O ministro Luís Roberto Barroso, do Tribunal Superior Eleitoral (TSE), determinou ontem que o presidente eleito, Jair Bolsonaro (PSL), apresente dentro de um prazo de 72 horas esclarecimentos e documentos complementares para sanear problemas na prestação de contas de sua campanha, identificados pela área técnica do tribunal. Um relatório da Assessoria de Exame de Contas Eleitorais e Partidárias (Asepa) do TSE apontou uma série de irregularidades e indícios de omissão de gastos eleitorais na prestação de contas.
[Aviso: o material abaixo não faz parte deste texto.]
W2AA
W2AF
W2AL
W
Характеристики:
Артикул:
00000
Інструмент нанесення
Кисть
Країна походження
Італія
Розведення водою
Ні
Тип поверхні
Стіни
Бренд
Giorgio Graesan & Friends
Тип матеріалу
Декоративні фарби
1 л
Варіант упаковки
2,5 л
A decisão de Barroso atende o pedido da Asepa, que havia solicitado que o ministro concedesse um prazo de 72 horas para que Bolsonaro complementasse dados e a documentação, além de apresentar esclarecimentos sobre as dúvidas levantadas. "São pertinentes as diligências propostas pela Assessoria de Exame de Contas Eleitorais e Partidárias na Informação", avaliou Barroso. "Diante do exposto, determino a intimação do candidato Jair Messias Bolsonaro, (...), para, no prazo de três dias, complementar dados e documentação e/ou prestar esclarecimentos/ justificativas, com vistas ao saneamento dos apontamentos constantes do Capítulo IV da Informação nº 204/2018 - ASEPA", decidiu o ministro.
Falhas
A Asepa identificou 23 falhas como indícios de recebimento indireto de doações de fontes vedadas, ausência de detalhamento na contratação de empresas e comprovação de serviços efetuados e até mesmo informações divergentes entre os dados de doadores constantes na prestação de contas e aquelas que constam do banco de dados da Receita Federal.